> [Aim of the task]: Could you return each of the following lines word for word, in the same order?

> [Dataset records]:

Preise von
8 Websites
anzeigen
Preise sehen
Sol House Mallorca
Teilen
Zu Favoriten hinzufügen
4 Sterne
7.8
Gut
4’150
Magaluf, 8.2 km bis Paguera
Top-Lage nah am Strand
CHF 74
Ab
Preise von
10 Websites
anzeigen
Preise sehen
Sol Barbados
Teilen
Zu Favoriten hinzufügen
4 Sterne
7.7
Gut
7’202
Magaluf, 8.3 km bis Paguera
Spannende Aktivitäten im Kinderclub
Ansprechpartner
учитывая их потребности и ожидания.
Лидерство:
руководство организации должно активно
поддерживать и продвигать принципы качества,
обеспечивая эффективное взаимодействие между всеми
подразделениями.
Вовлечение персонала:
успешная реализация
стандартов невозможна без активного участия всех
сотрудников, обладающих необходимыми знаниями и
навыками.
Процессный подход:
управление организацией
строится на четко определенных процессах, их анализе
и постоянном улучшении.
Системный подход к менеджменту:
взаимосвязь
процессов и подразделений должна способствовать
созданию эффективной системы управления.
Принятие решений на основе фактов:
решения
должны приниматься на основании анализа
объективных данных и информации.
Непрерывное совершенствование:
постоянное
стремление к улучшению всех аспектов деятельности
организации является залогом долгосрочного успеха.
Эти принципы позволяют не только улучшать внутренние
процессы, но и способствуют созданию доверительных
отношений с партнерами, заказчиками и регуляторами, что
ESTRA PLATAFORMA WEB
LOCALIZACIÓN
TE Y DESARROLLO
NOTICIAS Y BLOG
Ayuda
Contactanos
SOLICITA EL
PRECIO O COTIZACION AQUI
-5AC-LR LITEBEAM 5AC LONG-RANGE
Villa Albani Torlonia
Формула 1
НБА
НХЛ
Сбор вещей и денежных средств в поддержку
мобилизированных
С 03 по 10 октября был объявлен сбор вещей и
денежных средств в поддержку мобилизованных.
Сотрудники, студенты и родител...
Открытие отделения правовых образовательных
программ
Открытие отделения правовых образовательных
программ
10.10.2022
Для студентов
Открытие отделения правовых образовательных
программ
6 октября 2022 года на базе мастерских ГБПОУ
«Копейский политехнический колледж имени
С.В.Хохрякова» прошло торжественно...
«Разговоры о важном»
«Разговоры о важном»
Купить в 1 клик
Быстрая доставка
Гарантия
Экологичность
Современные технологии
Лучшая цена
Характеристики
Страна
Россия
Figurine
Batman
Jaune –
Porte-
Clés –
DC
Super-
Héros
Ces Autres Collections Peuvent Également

> [Answer to this problem]:
Preise von
8 Websites
anzeigen
Preise sehen
Sol House Mallorca
Teilen
Zu Favoriten hinzufügen
4 Sterne
7.8
Gut
4’150
Magaluf, 8.2 km bis Paguera
Top-Lage nah am Strand
CHF 74
Ab
Preise von
10 Websites
anzeigen
Preise sehen
Sol Barbados
Teilen
Zu Favoriten hinzufügen
4 Sterne
7.7
Gut
7’202
Magaluf, 8.3 km bis Paguera
Spannende Aktivitäten im Kinderclub
Ansprechpartner
учитывая их потребности и ожидания.
Лидерство:
руководство организации должно активно
поддерживать и продвигать принципы качества,
обеспечивая эффективное взаимодействие между всеми
подразделениями.
Вовлечение персонала:
успешная реализация
стандартов невозможна без активного участия всех
сотрудников, обладающих необходимыми знаниями и
навыками.
Процессный подход:
управление организацией
строится на четко определенных процессах, их анализе
и постоянном улучшении.
Системный подход к менеджменту:
взаимосвязь
процессов и подразделений должна способствовать
созданию эффективной системы управления.
Принятие решений на основе фактов:
решения
должны приниматься на основании анализа
объективных данных и информации.
Непрерывное совершенствование:
постоянное
стремление к улучшению всех аспектов деятельности
организации является залогом долгосрочного успеха.
Эти принципы позволяют не только улучшать внутренние
процессы, но и способствуют созданию доверительных
отношений с партнерами, заказчиками и регуляторами, что
ESTRA PLATAFORMA WEB
LOCALIZACIÓN
TE Y DESARROLLO
NOTICIAS Y BLOG
Ayuda
Contactanos
SOLICITA EL
PRECIO O COTIZACION AQUI
-5AC-LR LITEBEAM 5AC LONG-RANGE
Villa Albani Torlonia
Формула 1
НБА
НХЛ
Сбор вещей и денежных средств в поддержку
мобилизированных
С 03 по 10 октября был объявлен сбор вещей и
денежных средств в поддержку мобилизованных.
Сотрудники, студенты и родител...
Открытие отделения правовых образовательных
программ
Открытие отделения правовых образовательных
программ
10.10.2022
Для студентов
Открытие отделения правовых образовательных
программ
6 октября 2022 года на базе мастерских ГБПОУ
«Копейский политехнический колледж имени
С.В.Хохрякова» прошло торжественно...
«Разговоры о важном»
«Разговоры о важном»
Купить в 1 клик
Быстрая доставка
Гарантия
Экологичность
Современные технологии
Лучшая цена
Характеристики
Страна
Россия
Figurine
Batman
Jaune –
Porte-
Clés –
DC
Super-
Héros
Ces Autres Collections Peuvent Également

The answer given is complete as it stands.